Raid Questions Flashcards
What is Raid 0?
Raid 0 is Block-level striping without parity or mirroring.
RAID 0 (also known as a stripe set or striped volume) splits (“stripes”) data evenly across two or more disks, without parity information, redundancy, or fault tolerance. Since RAID 0 provides no fault tolerance or redundancy, the failure of one drive will cause the entire array to fail; as a result of having data striped across all disks, the failure will result in total data loss.
What is Raid 1?
Raid 1 is Mirroring without parity or striping, also known as Duplexing.
RAID 1 consists of an exact copy (or mirror) of a set of data on two or more disks; a classic RAID 1 mirrored pair contains two disks. This configuration offers no parity, striping, or spanning of disk space across multiple disks, since the data is mirrored on all disks belonging to the array, and the array can only be as big as the smallest member disk. This layout is useful when read performance or reliability is more important than write performance or the resulting data storage capacity.[13][14]
The array will continue to operate so long as at least one member drive is operational.
What is Raid 5?
RAID 5 is Block-level striping with distributed parity.
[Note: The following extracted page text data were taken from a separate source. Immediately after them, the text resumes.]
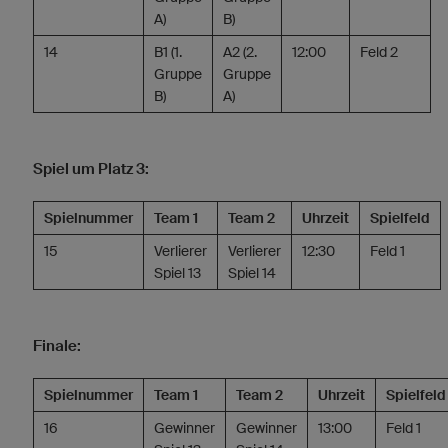
A)
B)
14
B1 (1.
A2 (2.
12:00
Feld 2
Gruppe
Gruppe
B)
A)
Spiel um Platz 3:
Spielnummer
Team 1
Team 2
Uhrzeit
Spielfeld
15
Verlierer
Verlierer
12:30
Feld 1
Spiel 13
Spiel 14
Finale:
Spielnummer
Team 1
Team 2
Uhrzeit
Spielfeld
16
Gewinner
Gewinner
13:00
Feld 1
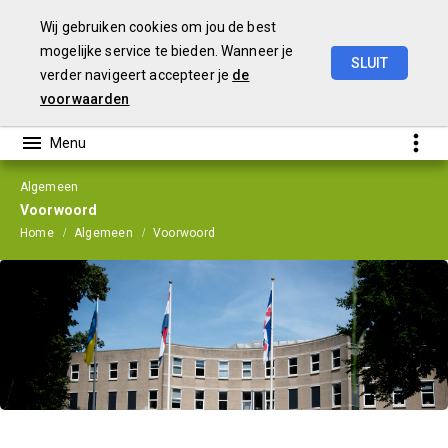
Wij gebruiken cookies om jou de best
mogelijke service te bieden. Wanneer je
SLUIT
verder navigeert accepteer je
de
Jaarstukken
2024
voorwaarden
Algemeen
Voorwoord
Home
Algemeen
Voorwoord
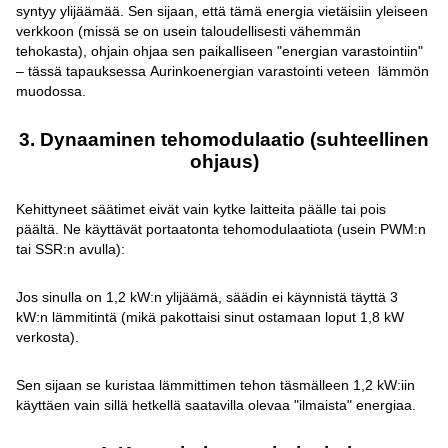
syntyy ylijäämää. Sen sijaan, että tämä energia vietäisiin yleiseen
verkkoon (missä se on usein taloudellisesti vähemmän
tehokasta), ohjain ohjaa sen paikalliseen "energian varastointiin"
– tässä tapauksessa Aurinkoenergian varastointi veteen lämmön
muodossa.
3. Dynaaminen tehomodulaatio (suhteellinen
ohjaus)
Kehittyneet säätimet eivät vain kytke laitteita päälle tai pois
päältä. Ne käyttävät portaatonta tehomodulaatiota (usein PWM:n
tai SSR:n avulla):
Jos sinulla on 1,2 kW:n ylijäämä, säädin ei käynnistä täyttä 3
kW:n lämmitintä (mikä pakottaisi sinut ostamaan loput 1,8 kW
verkosta).
Sen sijaan se kuristaa lämmittimen tehon täsmälleen 1,2 kW:iin
käyttäen vain sillä hetkellä saatavilla olevaa "ilmaista" energiaa.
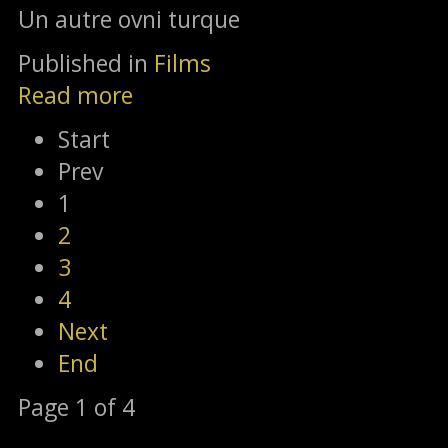
Un autre ovni turque
Published in
Films
Read more
Start
Prev
1
2
3
4
Next
End
Page 1 of 4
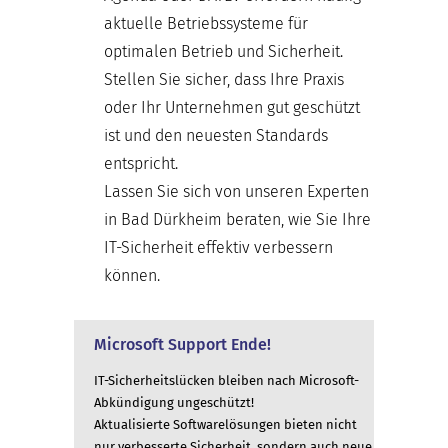
aktuelle Betriebssysteme für
optimalen Betrieb und Sicherheit.
Stellen Sie sicher, dass Ihre Praxis
oder Ihr Unternehmen gut geschützt
ist und den neuesten Standards
entspricht.
Lassen Sie sich von unseren Experten
in Bad Dürkheim beraten, wie Sie Ihre
IT-Sicherheit effektiv verbessern
können.
Microsoft Support Ende!
IT-Sicherheitslücken bleiben nach Microsoft-
Abkündigung ungeschützt!
Aktualisierte Softwarelösungen bieten nicht
nur verbesserte Sicherheit, sondern auch neue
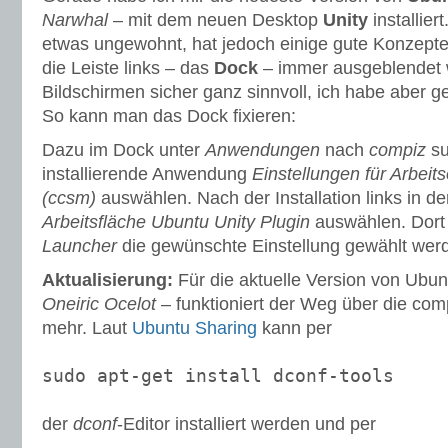
Narwhal
– mit dem neuen Desktop
Unity
installier
etwas ungewohnt, hat jedoch einige gute Konzepte
die Leiste links – das
Dock
– immer ausgeblendet wi
Bildschirmen sicher ganz sinnvoll, ich habe aber g
So kann man das Dock fixieren:
Dazu im Dock unter
Anwendungen
nach
compiz
su
installierende Anwendung
Einstellungen für Arbeit
(ccsm)
auswählen. Nach der Installation links in de
Arbeitsfläche
Ubuntu Unity Plugin
auswählen. Dort
Launcher
die gewünschte Einstellung gewählt wer
Aktualisierung:
Für die aktuelle Version von Ubun
Oneiric Ocelot
– funktioniert der Weg über die comp
mehr. Laut
Ubuntu Sharing
kann per
sudo apt-get install dconf-tools
der
dconf
-Editor installiert werden und per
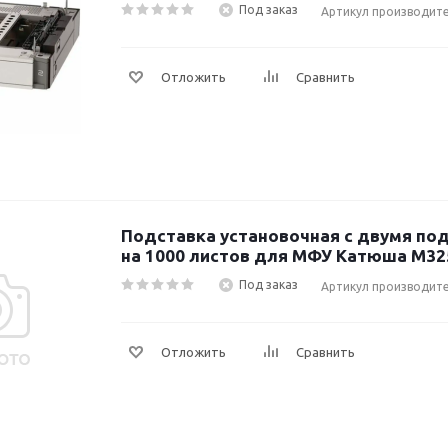
Под заказ
Артикул производит
Отложить
Сравнить
Подставка установочная с двумя п
на 1000 листов для МФУ Катюша M3
Под заказ
Артикул производит
Отложить
Сравнить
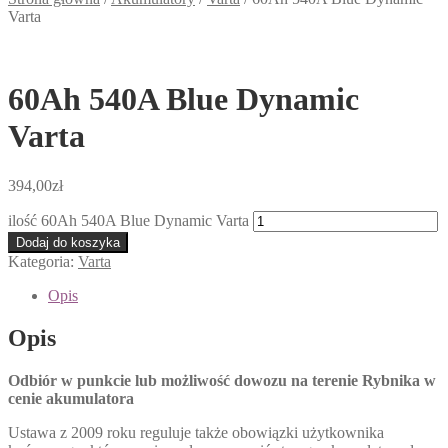
Varta
60Ah 540A Blue Dynamic
Varta
394,00
zł
ilość 60Ah 540A Blue Dynamic Varta
Dodaj do koszyka
Kategoria:
Varta
Opis
Opis
Odbiór w punkcie lub możliwość dowozu na terenie Rybnika w
cenie akumulatora
Ustawa z 2009 roku reguluje także obowiązki użytkownika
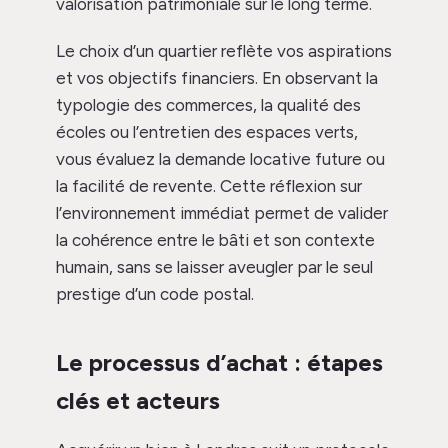
valorisation patrimoniale sur le long terme.
Le choix d’un quartier reflète vos aspirations
et vos objectifs financiers. En observant la
typologie des commerces, la qualité des
écoles ou l’entretien des espaces verts,
vous évaluez la demande locative future ou
la facilité de revente. Cette réflexion sur
l’environnement immédiat permet de valider
la cohérence entre le bâti et son contexte
humain, sans se laisser aveugler par le seul
prestige d’un code postal.
Le processus d’achat : étapes
clés et acteurs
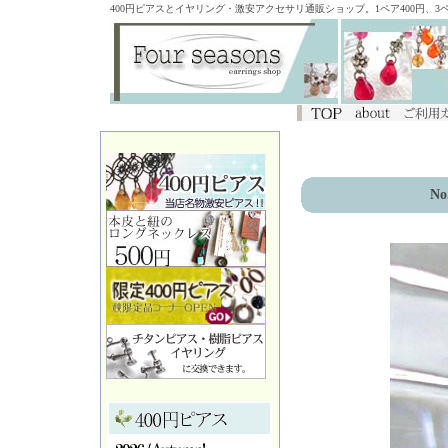
400円ピアスとイヤリング・激安アクセサリ通販ショップ。1ペア400円、
No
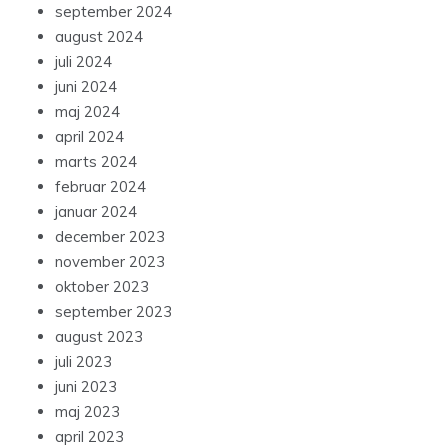
september 2024
august 2024
juli 2024
juni 2024
maj 2024
april 2024
marts 2024
februar 2024
januar 2024
december 2023
november 2023
oktober 2023
september 2023
august 2023
juli 2023
juni 2023
maj 2023
april 2023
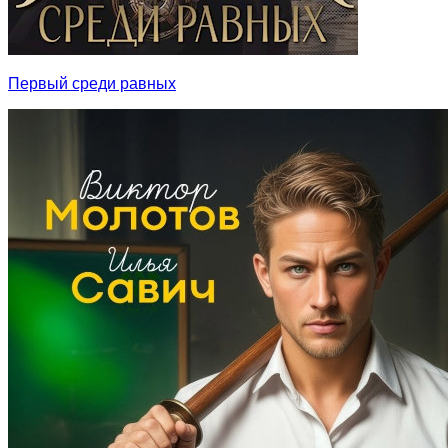
Первый среди равных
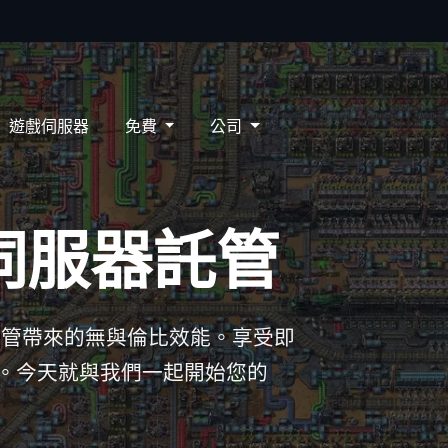
制台
支援
知識庫
ZH-TW
遊戲伺服器
免費
公司
o 伺服器託管
服器託管帶來的無與倫比效能。享受即
。今天就與我們一起開始您的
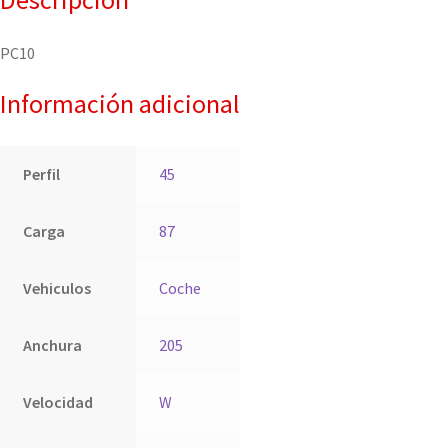
PC10
Información adicional
Perfil
45
Carga
87
Vehiculos
Coche
Anchura
205
Velocidad
W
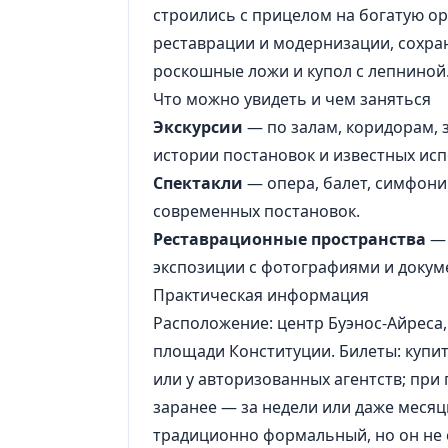
строились с прицелом на богатую о
реставрации и модернизации, сохра
роскошные ложи и купол с лепниной
Что можно увидеть и чем заняться
Экскурсии
— по залам, коридорам, 
истории постановок и известных исп
Спектакли
— опера, балет, симфони
современных постановок.
Реставрационные пространства
— 
экспозиции с фотографиями и докум
Практическая информация
Расположение: центр Буэнос-Айреса,
площади Конституции. Билеты: купит
или у авторизованных агентств; пр
заранее — за недели или даже месяц
традиционно формальный, но он не с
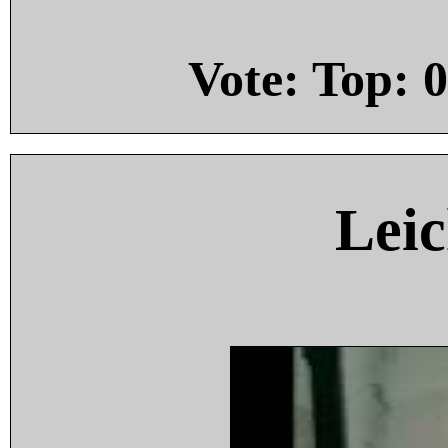
Vote: Top:
0
Leic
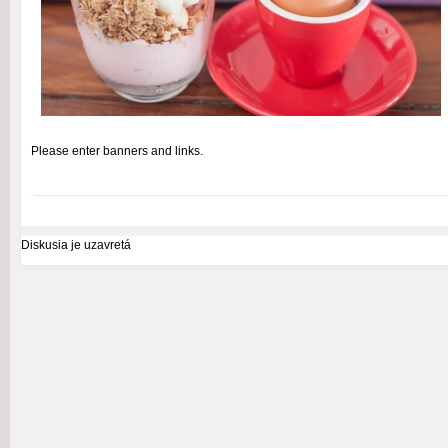
Please enter banners and links.
Diskusia je uzavretá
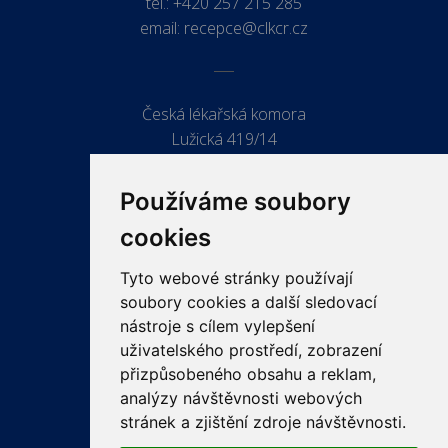
tel.:
+420 257 215 285
email:
recepce@clkcr.cz
Česká lékařská komora
Lužická 419/14
779 00 Olomouc
Používáme soubory
cookies
Tyto webové stránky používají
ODKAZY
soubory cookies a další sledovací
PRO LÉKAŘE
nástroje s cílem vylepšení
uživatelského prostředí, zobrazení
PRO VEŘEJNOST
přizpůsobeného obsahu a reklam,
VZDĚLÁVÁNÍ
analýzy návštěvnosti webových
stránek a zjištění zdroje návštěvnosti.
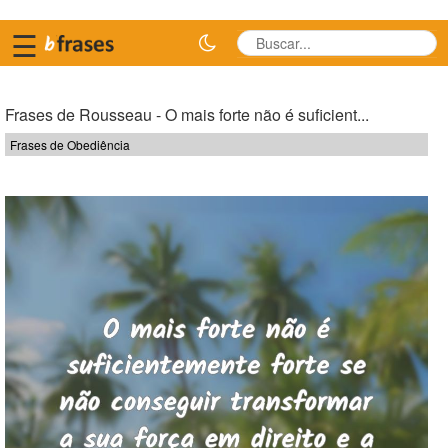
☰
Frases de Rousseau - O mais forte não é suficient...
Frases de Obediência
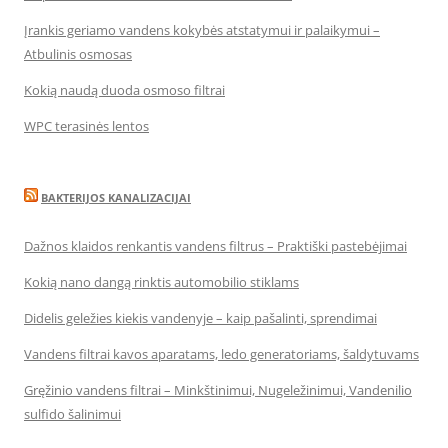
Įrankis geriamo vandens kokybės atstatymui ir palaikymui –
Atbulinis osmosas
Kokią naudą duoda osmoso filtrai
WPC terasinės lentos
BAKTERIJOS KANALIZACIJAI
Dažnos klaidos renkantis vandens filtrus – Praktiški pastebėjimai
Kokią nano dangą rinktis automobilio stiklams
Didelis geležies kiekis vandenyje – kaip pašalinti, sprendimai
Vandens filtrai kavos aparatams, ledo generatoriams, šaldytuvams
Gręžinio vandens filtrai – Minkštinimui, Nugeležinimui, Vandenilio
sulfido šalinimui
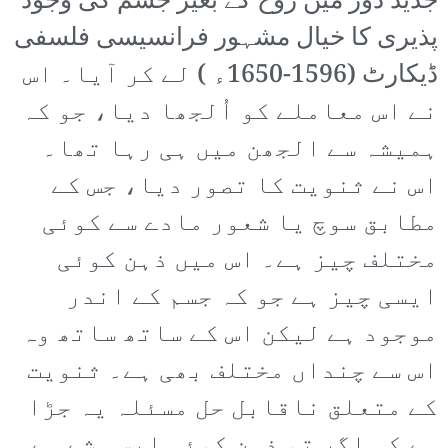
جدید دور میں روح کے بغیر جسم کی وجود
پذیری کا خیال مشہور فرانسیسی فلسفی
ڈیکارٹ (1596-1650ء ) لے کر آیا۔ اس
نے اس معاملے کو اُلجھا دیا، جو کہ
ہمیشہ سے الجھن میں ہی رہا تھا۔
اس نے ثنویت کا تصور دیا، جس کے
مطابق سوچ یا شعور مادے سے کوئی
مختلف چیز ہے۔ اس میں ذہن کوئی
ایسی چیز ہے جو کہ جسم کے اندر
موجود ہے لیکن اس کے ساتھ ساتھ وہ
اس سے چنداں مختلف بھی ہے۔ ثنویت
کے متعلق ناقابل حل مسئلہ یہ جڑا
ہے کہ اگر تو ذہن کوئی ایسی شے ہے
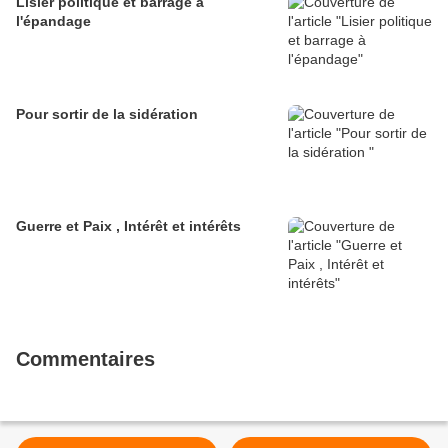
Lisier politique et barrage à
l'épandage
Pour sortir de la sidération
Guerre et Paix , Intérêt et intérêts
Commentaires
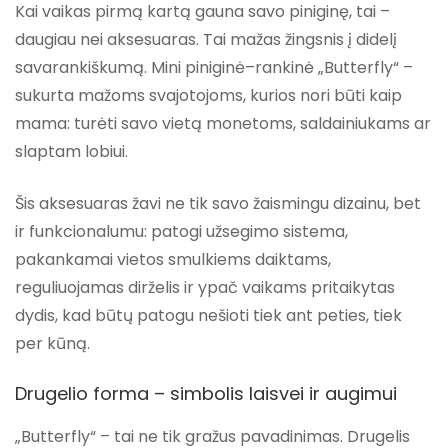
Kai vaikas pirmą kartą gauna savo piniginę, tai –
daugiau nei aksesuaras. Tai mažas žingsnis į didelį
savarankiškumą.
Mini piniginė–rankinė „Butterfly“
–
sukurta mažoms svajotojoms, kurios nori būti kaip
mama: turėti savo vietą monetoms, saldainiukams ar
slaptam lobiui.
Šis aksesuaras žavi ne tik savo
žaismingu dizainu
, bet
ir funkcionalumu: patogi užsegimo sistema,
pakankamai vietos smulkiems daiktams,
reguliuojamas dirželis ir ypač
vaikams pritaikytas
dydis
, kad būtų patogu nešioti tiek ant peties, tiek
per kūną.
Drugelio forma – simbolis laisvei ir augimui
„Butterfly“ – tai ne tik gražus pavadinimas. Drugelis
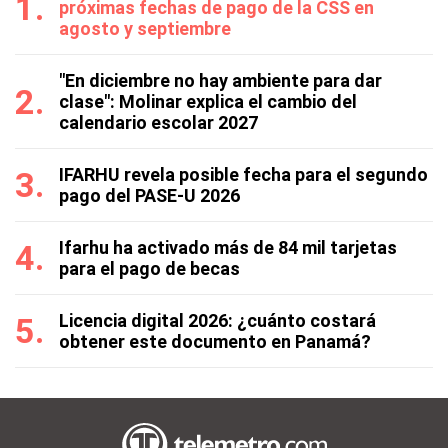
próximas fechas de pago de la CSS en
agosto y septiembre
"En diciembre no hay ambiente para dar
clase": Molinar explica el cambio del
calendario escolar 2027
IFARHU revela posible fecha para el segundo
pago del PASE-U 2026
Ifarhu ha activado más de 84 mil tarjetas
para el pago de becas
Licencia digital 2026: ¿cuánto costará
obtener este documento en Panamá?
RAID 5 consists of block-level striping with distributed parity. Parity information is distributed among the drives. It requires that all drives but one be present to operate. Upon failure of a single drive, subsequent reads can be calculated from the distributed parity such that no data is lost.[5] RAID 5 requires at least three disks.
What is Raid 10?
A stripe of mirrors.
Combines the advantages of RAID 1 and RAID 0. Requires a minimum of two disks, but will often have four or more. The system contains at least two mirrored disks that are then striped.
what is parity?
Parity is a calculated value that’s used to restore data from the other drives if one of the drives in the set fails.
Which RAID array only offers mirroring?
RAID 1
RAID 1 only offers mirroring, without any striping or parity.